*** Material for this exercise ***

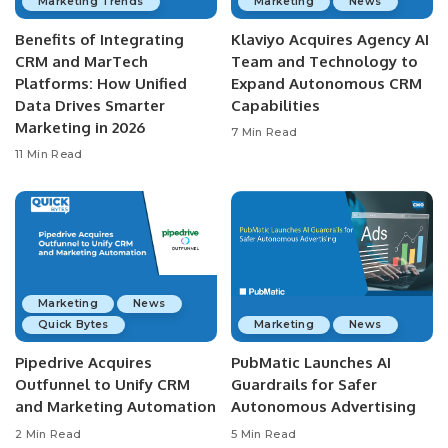
Marketing Trends
Marketing
News
Benefits of Integrating
Klaviyo Acquires Agency AI
CRM and MarTech
Team and Technology to
Platforms: How Unified
Expand Autonomous CRM
Data Drives Smarter
Capabilities
Marketing in 2026
7 Min Read
11 Min Read
Marketing
News
Quick Bytes
Marketing
News
Pipedrive Acquires
PubMatic Launches AI
Outfunnel to Unify CRM
Guardrails for Safer
and Marketing Automation
Autonomous Advertising
2 Min Read
5 Min Read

*** End of Material for this exercise ***

_Work item_:
What must be transcribed is the run of lines from the one containing "11 Min Read" to the last line of the data above, inclusive, and only that.

_Result_:
11 Min Read
Marketing
News
Quick Bytes
Marketing
News
Pipedrive Acquires
PubMatic Launches AI
Outfunnel to Unify CRM
Guardrails for Safer
and Marketing Automation
Autonomous Advertising
2 Min Read
5 Min Read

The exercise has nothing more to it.